What will you do with all those fascinating blocks?
I know what you mean about Christmas in your studio. I just found all the soy wax that I ordered last year and didn't use. ;) Your blocks may have been a fund raising venture, hence the male names mixed in. During the war, ladies organizations would sell space on a block for a dime or so, embroider and finish the quilt. It would then be auctioned off at a community event. Of course, Joe the butcher would want to beat Jerry at the drugstore, so bidding was fast and fun. Or they may have been made for a church member (pastor, minister, etc.) who was leaving. They would make this up as a gift for the congregation. What ever the reason, you have some treasures! I love the graphic quality of the blocks. Okay, off to order some screens!!!
Such interesting blocks. Such beautiful handwriting! Perhaps it is a tragic story where she married and moved away from home to the wild west (thus the wagon wheels) and everyone signed the blocks so she would remember them.
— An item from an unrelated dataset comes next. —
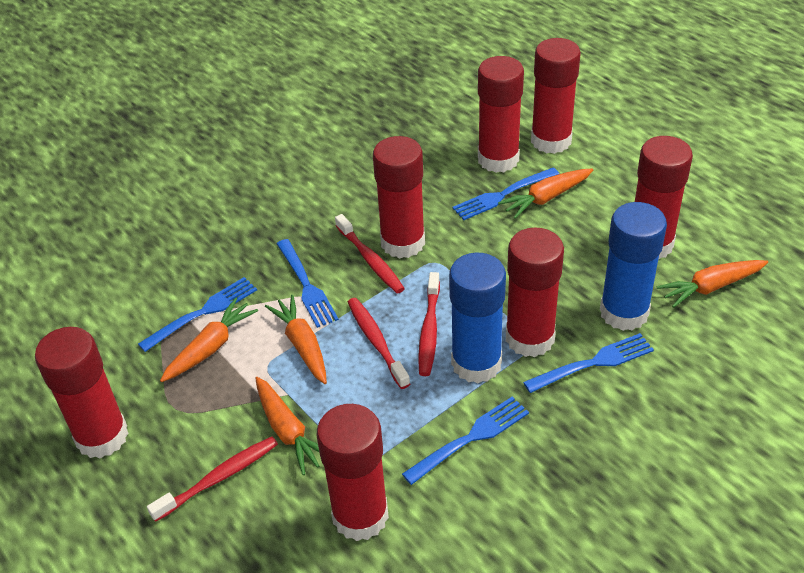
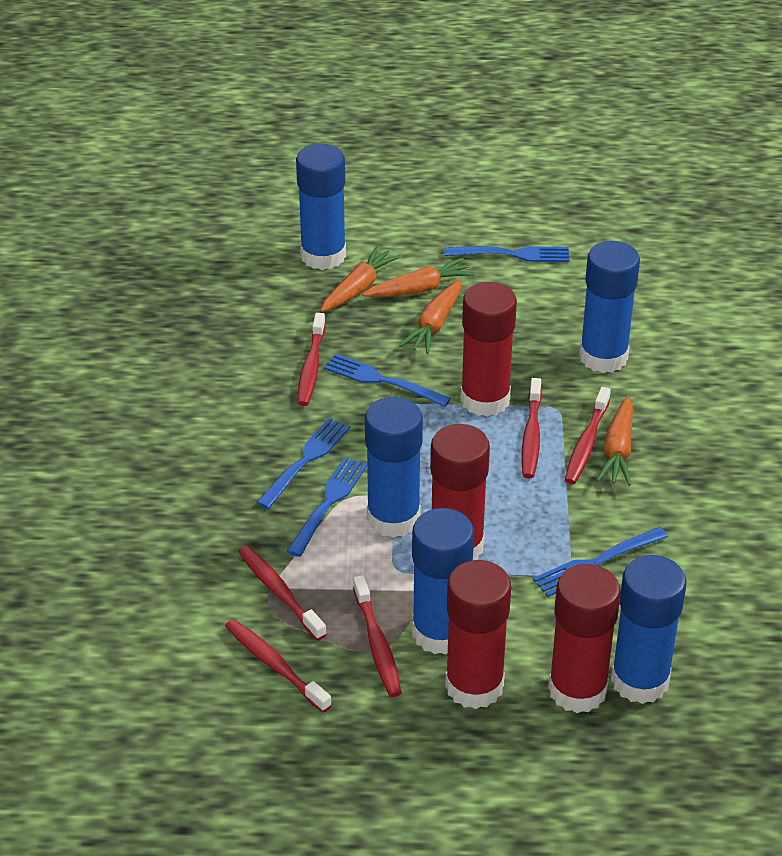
blue glue stick: 2 -> 5
orange carrot: 5 -> 4
red glue stick: 7 -> 4
red toothbrush: 4 -> 6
She laboriously stitched each name in-between working beside her husband, tilling the land and taking care of their home. Soon she became pregnant and felt ill during most of her pregnancy giving her less energy to finish her blocks as winter was coming and she needed to stitch clothing for her baby. She and her baby died while she was giving birth and her husband hung on to her things for many years until his death. When he died (of a broken heart, of course) all of their things were auctioned off and no one knew the story of the quilt blocks but they couldn't dare throw them away. They were given to the wife of the auctioneer and she stored them in a chest until she passed away and her daughter gave them to a local charity.